An increasing number of factors have been identified which can promote epithelial growth, increase epithelial absorptive function and effect intestinal growth Table 1.

This section highlights three of the most well-described of these factors: Glucagon-like peptide 2 (GLP-2), epidermal growth factor (EGF) and human growth hormone (GH). As an introduction to these state of art lectures, below is a brief introduction to humoral growth factors and several points which must be taken into consideration prior to the usage of these factors in a clinical setting.

Humoral Factors after Formation of SBS

The large number of factors which promote intestinal epithelial cell growth, and the marked redundancy of the system, clearly emphasizes the importance of this action, Table 1. The appreciation that the system is truly redundant is best shown by demonstrating normal intestinal development with the production of IGF-1, IGF-1 receptor or IGF-2 knockout mice.¹ An important question regarding the role of these humoral factors during adaptation is what happens to levels of these factors post-resection? Interestingly, the expression of some of these factors have been shown to decrease, including the finding that GH levels are depressed in many SBS patients.² Whereas many other humoral factors are markedly increased after the development of SBS, including IGF-1, KGF, GLP-1 and 2, and EGF 3-7. It appears that levels of some of these factors may help predict the clinical status of SBS patients. SBS patients with failure to thrive have been correlated to lower IGF-1 levels.⁸ Further the levels of GLP-2 has been correlated to the ability to wean infants off of TPN.⁹ As illustrated by Jeppesen, using exogenous delivery of humoral factors, the gastrointestinal tract appears to have the potential to further the adaptive process beyond that mediated by the normal adaptive process.¹⁰

Table 1  Click here to Download a PDF of Table 1

The Effect of Multiple Factors

Although most studies have dealt with predominately single humoral growth factors, this strategy clearly does not replicate the normal adaptive process, whereby a number of these factors are simultaneously expressed. The combination of growth factors, or growth factors and enteral factors, may have a greater effect than isolated factors. This is well-illustrated by the studies of Iannoli, et al where a combination of GH and EGF were given in a rabbit SBS model.^{11, 12} In these study, the combination of these two growth factors, led to a greater increase in microvillus height and enhanced nutrient transport, than could be achieved by either single factor. Additionally, although the administration of either GH or EGF had no benefit in promoting villus hypertrophy, the combination improved enterocyte function.¹² This additive effect of factors may help to explain the lack of observed action in some reports.¹³

Additionally, enteral factors may also work in conjunction with humoral growth factors to augment the adaptive process. In a study by Ziegler, et al, the combination of glutamine (GLN) and IGF-1 was examined in rats.¹⁴ In this study, adaptation was increased (as measured by DNA content) with either agent. However, the combination of both factors had an additional benefit of synergistically increasing the plasma levels of IGF-1 above those found in non-resected rats. Similarly, Zhou, et al showed that a combination of fiber and GH can also act synergistically to improve SBS adaptation.¹⁵

Therapeutic Use of Humoral Factors

Epidermal growth factor has been extensively studied in several animal models.¹⁶ In addition to demonstrating that EGF is increased in a mouse SBS model, these authors have nicely shown that receptors to EGF (EGFR and another EGFR family member ErbB2 (c-neu)), increased significantly in this model. The distribution of these receptors was quite interesting, being found predominantly in the crypt of the mucosa, but as well within the muscularis of the gut wall. The mechanism by which the action of EGF is mediated may go beyond induction of proliferation, but as well a modulation of the expression of bcl-2 proteins, to reduce the rate of apoptosis.
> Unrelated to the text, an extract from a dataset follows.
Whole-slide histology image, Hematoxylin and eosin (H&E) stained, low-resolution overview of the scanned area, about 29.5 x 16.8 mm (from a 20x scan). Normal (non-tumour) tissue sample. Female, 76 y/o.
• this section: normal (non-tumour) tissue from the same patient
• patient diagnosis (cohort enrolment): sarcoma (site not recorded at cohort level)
The clinical efficacy of GLP-2 in patients with SBS has been studied in two clinical studies in adult SBS patients, and shows extremely encouraging results. In a non-masked study of 8 SBS patients, a number of positive effects of GLP-2 were noted.¹⁷ These patients lacked a distal small bowel and colon, and thus had very little endogenous GLP-2; and were without the normal post-prandial elevation in GLP-2 levels. Nutrient absorption was carefully measured in this study, and was found to increase by 3.5%. A significant increase in protein absorption, and a non-significant increase in carbohydrate absorption was noted; however, no significant change was found in fat absorption. Morphometric analysis of the small intestine demonstrated an increase in villus height and crypt depth in the majority of their patients. In a follow-up study of 10 SBS patients using the dipeptidyl peptidase IV resistant recombinant human GLP-2 analog, teduglutide, for a 21 day period, similar increases in wet nutrient absorption were noted, however intestinal energy absorption was not found to be significant. Results of an on-going multi-institutional study of this agent should provide critical information on the clinical applicability of this agent.
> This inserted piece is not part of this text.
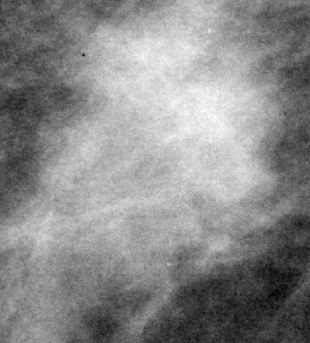
Region of interest cut from a scanned film mammogram (one marked finding); right breast; MLO view; BI-RADS breast density category 2 (scale 1–4).
Marked abnormality: mass, shape irregular, margins microlobulated / ill defined; BI-RADS assessment category 4; subtlety rating 4 on a 1 (subtle) to 5 (obvious) scale; pathology result (as recorded, not read from the image): malignant.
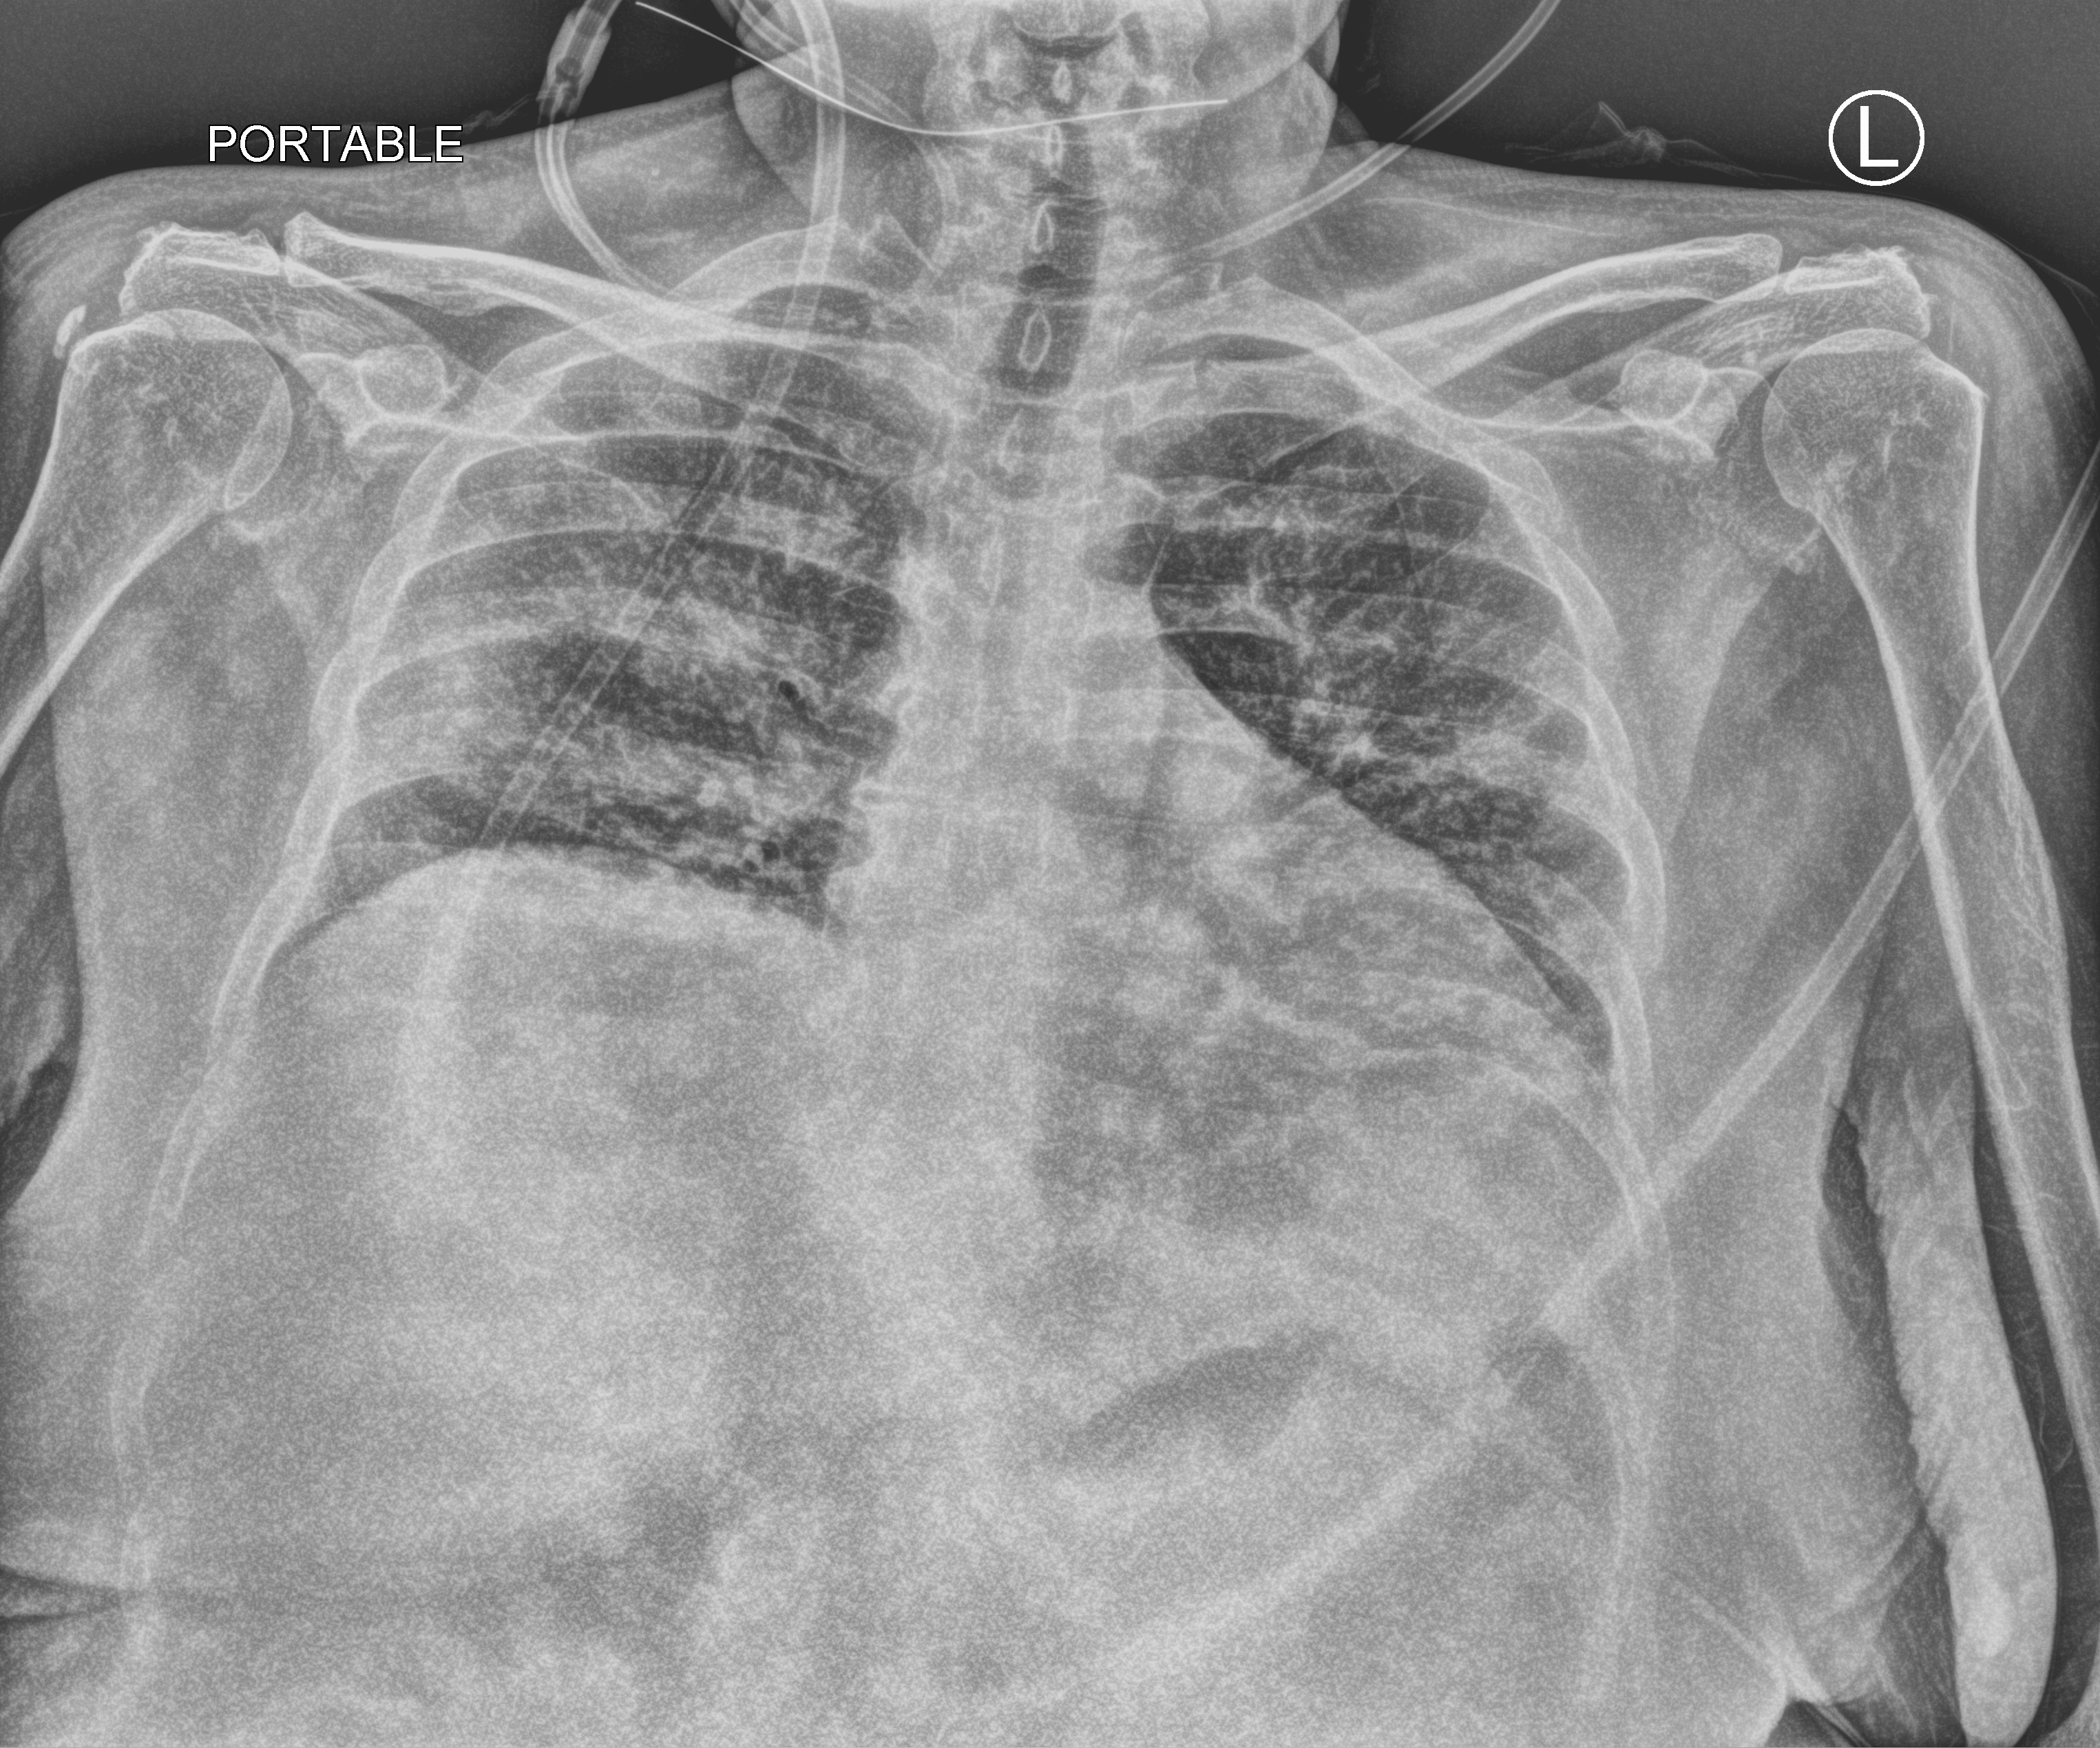
Bedside chest radiograph (computed radiography). Patient hospitalised with COVID-19; female, aged 18–59 years.
From the hospital-stay record, not from the radiograph (when in the stay this image was taken is not recorded): smoking status (admission record): never; mechanically ventilated during this hospital stay: no; admitted to intensive care during this hospital stay: yes.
Growth hormone (GH) has been studied in 5 clinical studies. Three of these have been controlled trials which failed to show efficacy, and 2 trials (one controlled the other uncontrolled) showed efficacy. The perceived weight gain in some of these patients was due to extracellular water accumulation as opposed to actual anabolism - which emphasizes the importance of detailed measurements of nutrient absorption in the performance of these trials. The benefits of GH in the two latter studies maintain the possibility that GH may have clinical applications. The fact that human GH is the only FDA approved drug emphasizes the importance of his review, and all clinicians considering use of this agent should carefully read this section.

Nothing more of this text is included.